Arlon : 3.000 marcheurs contre Vivalia 2025
Plus de 3.000 personnes ont participé, samedi après-midi, à une marche pour montrer leur opposition à Vivalia 2025, le plan de réforme du paysage hospitalier en province de Luxembourg, et leur soutien à la clinique d'Arlon, d'après des estimations de la police locale. L'appel à cette marche, au départ la clinique d'Arlon, avait été lancé par le collège communal arlonais présidé par Vincent Magnus. En 2013, une première marche avait déjà rassemblé près de 3.000 personnes dans le chef-lieu luxembourgeois.
Selon le projet porté par la direction de l'intercommunale de soins de santé Vivalia, seule la clinique de Marche-en-Famenne garderait sa fonction d'hôpital tandis qu'une nouvelle clinique serait construite au centre-sud de la province.

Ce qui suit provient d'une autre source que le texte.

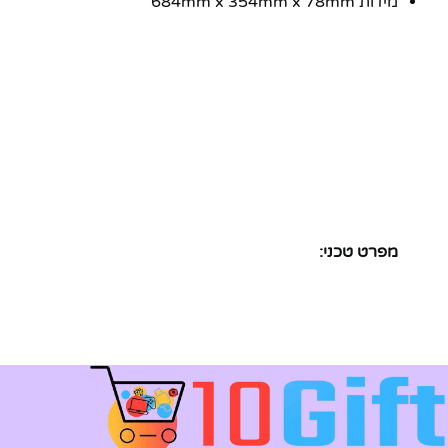
מידות 684mm x 354mm x 78mm
מפרט טכני:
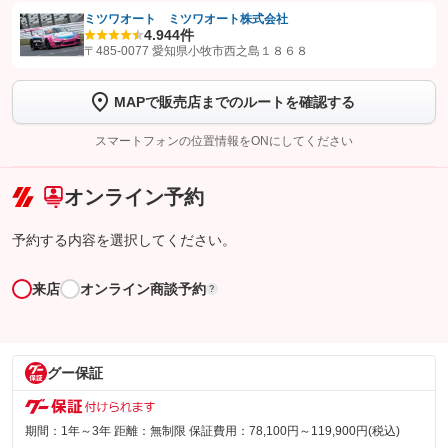
ミツワオート ミツワオート株式会社
4.9
44件
【STEP1】
認証画面でグーネットを友だち追加してから「許可する」ボタンを押
〒485-0077 愛知県小牧市西之島１８６８
します
MAPで販売店までのルートを確認する
【STEP2】
トーク画面で
ボタンをタップして問い合わせを
完了してください。
スマートフォンの位置情報をONにしてください
こちら
オンライン予約
予約する内容を選択してください。
来店
オンライン商談予約
?
グー保証
期間：1年～3年 距離：無制限 保証費用：78,100円～119,900円(税込)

Les cliniques d'Arlon et de Libramont ne seraient donc plus des sites aigus.
Les édiles d'Arlon ont toujours contesté cette orientation. Et désormais le collège propose un plan bis, élaboré par un spécialiste de la gestion hospitalière, le Pr Alain De Wever, qui prône le maintien des trois hôpitaux.

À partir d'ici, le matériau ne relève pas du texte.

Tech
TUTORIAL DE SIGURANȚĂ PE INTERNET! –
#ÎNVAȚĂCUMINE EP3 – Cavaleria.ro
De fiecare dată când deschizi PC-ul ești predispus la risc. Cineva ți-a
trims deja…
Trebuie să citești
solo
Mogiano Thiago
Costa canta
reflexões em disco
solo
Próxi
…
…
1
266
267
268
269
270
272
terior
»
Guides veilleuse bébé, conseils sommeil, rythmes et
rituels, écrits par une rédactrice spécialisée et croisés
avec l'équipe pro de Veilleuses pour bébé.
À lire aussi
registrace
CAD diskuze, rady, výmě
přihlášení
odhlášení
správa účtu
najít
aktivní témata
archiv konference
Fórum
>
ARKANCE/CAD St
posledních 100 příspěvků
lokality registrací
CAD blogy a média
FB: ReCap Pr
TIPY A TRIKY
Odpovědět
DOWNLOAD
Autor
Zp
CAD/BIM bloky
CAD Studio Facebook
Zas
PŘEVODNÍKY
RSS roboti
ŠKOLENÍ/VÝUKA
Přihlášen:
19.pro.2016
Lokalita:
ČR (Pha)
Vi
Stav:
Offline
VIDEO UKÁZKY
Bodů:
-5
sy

Des représentants d'autres communes de l'arrondissement d'Arlon (Attert, Aubange, Martelange ou encore Messancy) étaient présents à la marche et sont exprimés lors de discours. C'était également le cas du bourgmestre de Libramont, Pierre Arnould, qui est favorable au plan bis qui maintiendrait aussi la clinique de sa commune. Une motion en ce sens a d'ailleurs été adoptée par la majorité au conseil communal local. "La population ne souhaite pas des hôpitaux en dehors des villes", a-t-il lancé.
Le bourgmestre d'Arlon, Vincent Magnus, a scandé, samedi, que "tous ensemble, il fallait dire non à un hôpital construit au milieu de nulle part".
Le conseil d'administration de Vivalia devra adopter une position au plus tard pour le 16 juillet en vue d'un indispensable financement régional.